A year ago, British Columbians were promised that their health care system would be protected by a new Liberal government led by Gordon Campbell. Today, many are feeling betrayed as politicians chop, dice and slice that same system in a bid to make it financially sustainable.
Health care consumes 40% of a BC budget that is already forecast to produce a $4.4-billion deficit for the 2002/03 fiscal year. The economy is beset with problems and, in a blow to its collective ego, BC was recently declared a “have-not” province by Ottawa.
When Campbell became premier in the spring of 2001, he promised to maintain spending — essentially to freeze budgets — in 2 priority areas: health care and education. But it's tough to freeze health care expenditures, which were already increasing by leaps and bounds as Campbell made his pledge. In the past year, annual health care spending has risen by 10%, to $10.2 billion.
Now the government wants to maintain spending at that level until at least 2005, which means there will be no additional cash to deal with population growth and inflation, or to cover the cost of wage increases. The last issue is particularly contentious in British Columbia, where negotiations with health care workers were getting under way just as Campbell's Liberals took office.
Unfortunately for Campbell, his province is in a geographic pickle when it comes to paying these workers — it's adjacent to wealthy Alberta, which is attracting nurses and doctors by offering higher salaries.
He must also deal with some of the most determined labour unions in the country. Thus, nurses received a significant raise last fall — it cost the province $300 million — that put them in the same wage ballpark as their Alberta counterparts, but they were still dissatisfied and had to be legislated back to work.
Then came the battle with the province's 7800 physicians. The previous government set up arbitration processes to settle monetary disputes with doctors, but that panel reported after the government was defeated and the raises recommended went far beyond what Campbell says he can afford.
The government agreed to increases totalling $392 million but will not fully honour the arbitration award, leaving MDs feeling hostile. Doctors are also disgruntled because they now have no mechanism for settling future disputes.
Of course, someone has to pay for the pay increases, so Health Minister Colin Hansen announced that provincial sales and cigarette taxes would increase. He linked the need for the tax hikes directly to the doctors' pay hikes, and that put them in an even nastier mood.

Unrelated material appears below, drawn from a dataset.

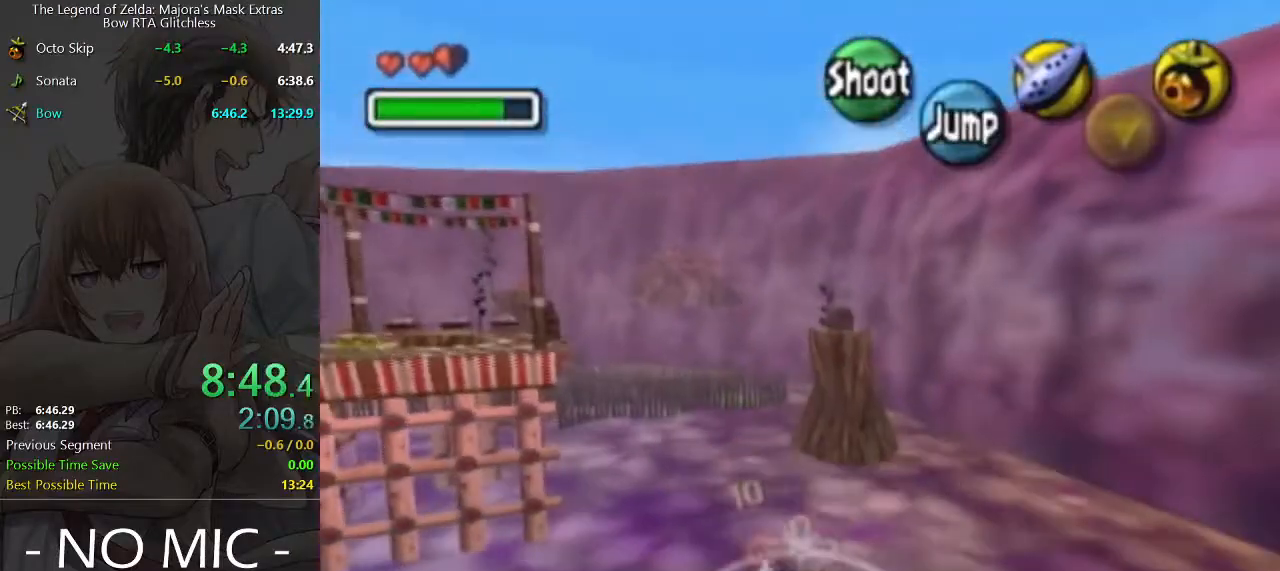
{"buttons": ["A"], "left_stick": "up-left", "right_stick": "center", "events": [[100, "left_stick", "up-left"]]}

So, how does the government intend to freeze health spending for 3 years?
In April, it announced a tough overhaul of health care delivery: thousands of jobs will be cut, 3 hospitals will close, some emergency departments will be eliminated or staffed only by a nurse during certain hours, acute care beds will be closed and administration will be pared down significantly (see accompanying article, page 1582).

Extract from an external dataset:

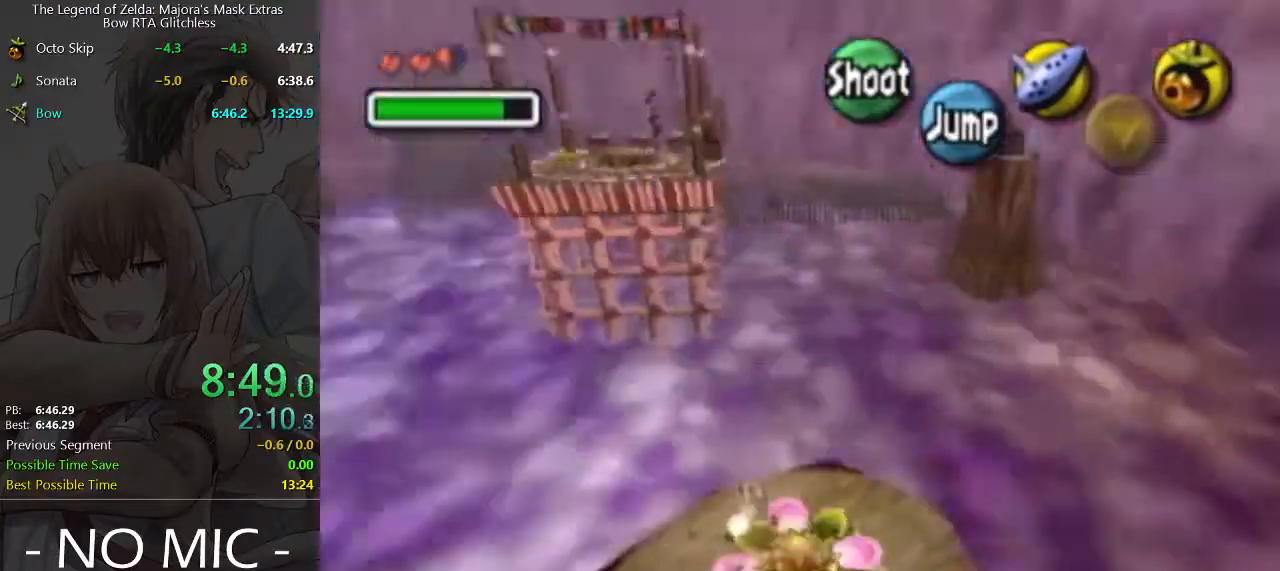
{"buttons": [], "left_stick": "up", "right_stick": "center", "events": [[67, "A", "up"], [67, "left_stick", "up"]]}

The proposal generating the most controversy involves the elimination of some 3000 “extended care” beds. The government wants more seniors to live in the community, and has promised to expand home care to make this possible. However, governments have failed to deliver on this promise for so long it means little to most BC seniors and their families.

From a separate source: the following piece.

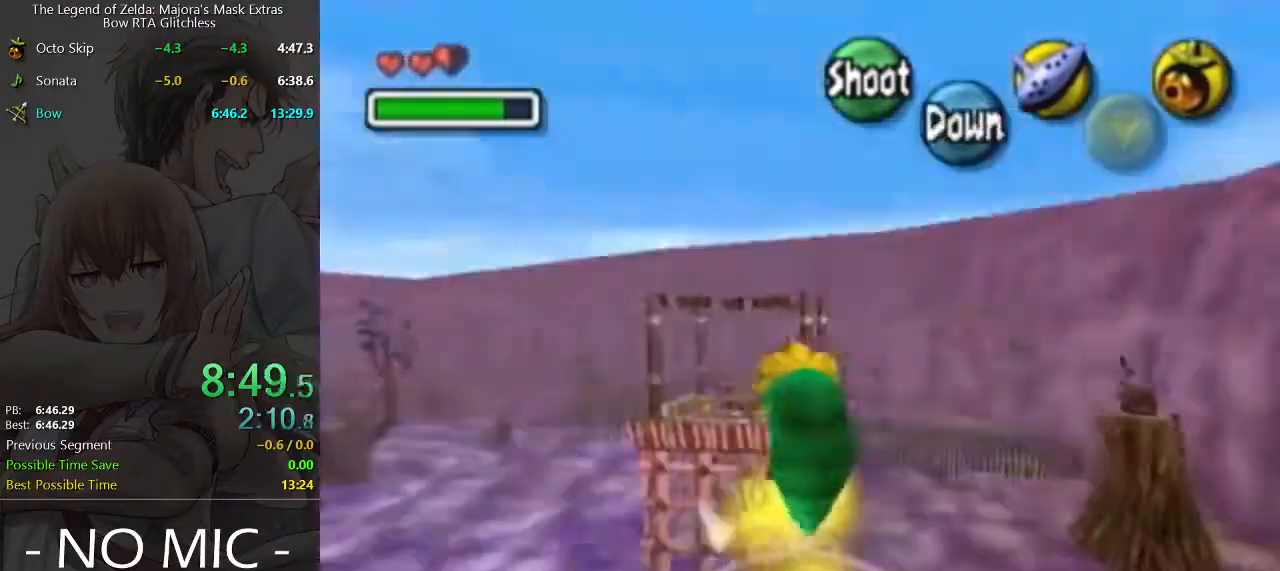
{"buttons": [], "left_stick": "up-left", "right_stick": "center", "events": [[67, "left_stick", "up-left"]]}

Some BC residents are genuinely frightened by the massive changes being ordered. A year after their election, the Campbellites are gaining a reputation as heartless penny-pinchers, and as a government keen to kowtow to the business community but uninterested in maintaining social programs for ordinary folk and the poor.
Hansen makes no apologies. He says the health care system “is still locked in the mindset of the last century” and it must change, even if the outcome is care that “may not look exactly like the health care we are all accustomed to.”
Campbell's government, like Ralph Klein's Conservatives on the other side of the Rockies, is not waiting for the federal Romanow commission to report before it overhauls BC's health care system.
And this is bad news for Ottawa, because it leaves the Romanow exercise looking increasingly like an expensive waste of time. — Barbara Yaffe, Vancouver (Yaffe is a political columnist at the Vancouver Sun.)